L'OMS a conseillé à tous les pays de la ceinture de la méningite d'introduire le nouveau vaccin dans leurs programmes de vaccination de routine, avec une seule dose programmée entre 9 et 18 mois. Dans les pays à haut risque et ceux avec des districts à haut risque, l'OMS a recommandé d'autres campagnes de rattrapage ciblant tous les jeunes de 1 à 19 ans. Les pays qui utilisent déjà le vaccin MenAfriVac contre le groupe A devraient commencer à passer au MenFive, a déclaré l'OMS.

Gavi soutiendra ces efforts en aidant à financer l'achat de doses de MenFive pour les introduire dans les programmes de vaccination de routine et les campagnes de rattrapage pour les pays à faible revenu à haut risque de méningite épidémique, en plus de la réponse aux flambées. Les demandes de ce soutien devraient s'ouvrir au cours de l'année 2024.

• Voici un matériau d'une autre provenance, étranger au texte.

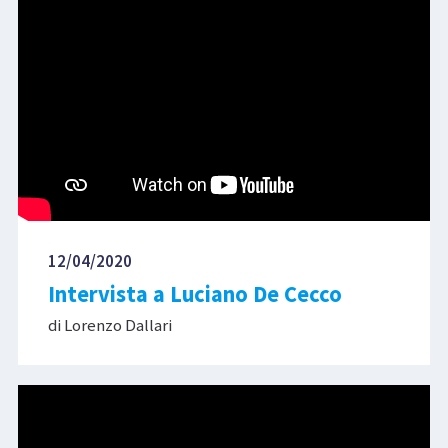
12/04/2020
Intervista a Luciano De Cecco
di Lorenzo Dallari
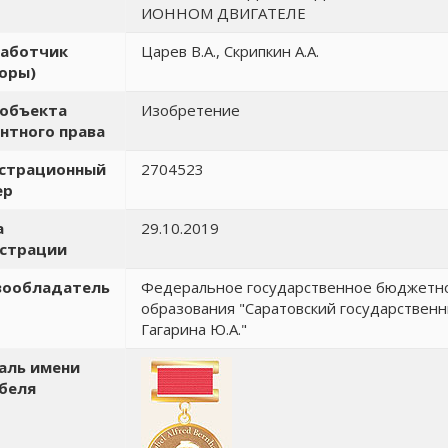
ИОННОМ ДВИГАТЕЛЕ
работчик
Царев В.А., Скрипкин А.А.
оры)
 объекта
Изобретение
нтного права
истрационный
2704523
ер
а
29.10.2019
истрации
вообладатель
Федеральное государственное бюджетн
образования "Саратовский государствен
Гагарина Ю.А."
аль имени
беля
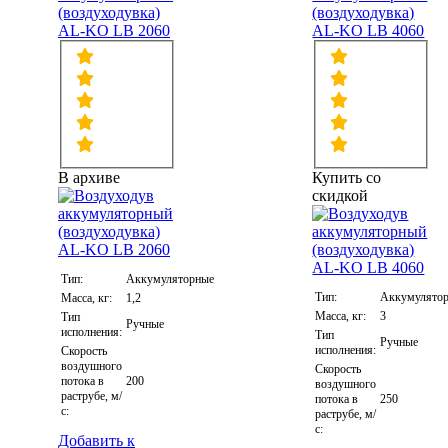
(воздуходувка)
(воздуходувка)
AL-KO LB 2060
AL-KO LB 4060
В архиве
Купить со
скидкой
Тип:
Аккумуляторные
Тип:
Аккумулято
Масса, кг:
1,2
Масса, кг:
3
Тип
Ручные
исполнения:
Тип
Ручные
исполнения:
Скорость
воздушного
Скорость
потока в
200
воздушного
раструбе, м/
потока в
250
с:
раструбе, м/
с:
Добавить к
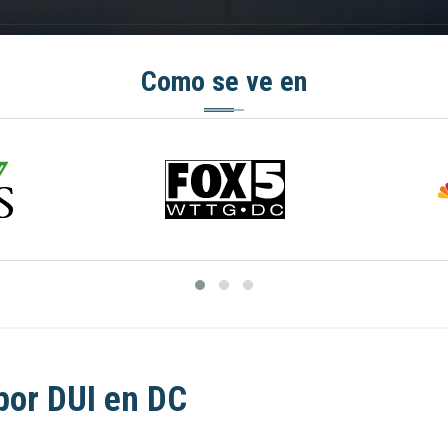
Como se ve en
por DUI en DC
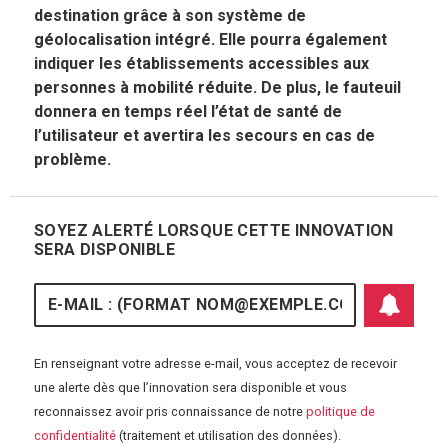
destination grâce à son système de
géolocalisation intégré. Elle pourra également
indiquer les établissements accessibles aux
personnes à mobilité réduite. De plus, le fauteuil
donnera en temps réel l’état de santé de
l’utilisateur et avertira les secours en cas de
problème.
SOYEZ ALERTÉ LORSQUE CETTE INNOVATION
SERA DISPONIBLE
E-mail
En renseignant votre adresse e-mail, vous acceptez de recevoir
une alerte dès que l’innovation sera disponible et vous
reconnaissez avoir pris connaissance de notre
politique de
S'abonner aux 
confidentialité
(traitement et utilisation des données).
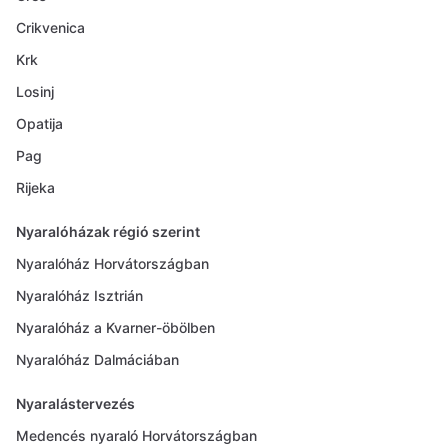
Crikvenica
Krk
Losinj
Opatija
Pag
Rijeka
Nyaralóházak régió szerint
Nyaralóház Horvátországban
Nyaralóház Isztrián
Nyaralóház a Kvarner-öbölben
Nyaralóház Dalmáciában
Nyaralástervezés
Medencés nyaraló Horvátországban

Bien que le vaccin soit principalement conçu pour prévenir les épidémies de méningite dans les pays africains, il peut également trouver d'autres utilisations ailleurs. « Par exemple, il peut également être utile pour les pèlerins du Hajj qui doivent être vaccinés pour les protéger contre la maladie méningococcique », a ajouté Trotter.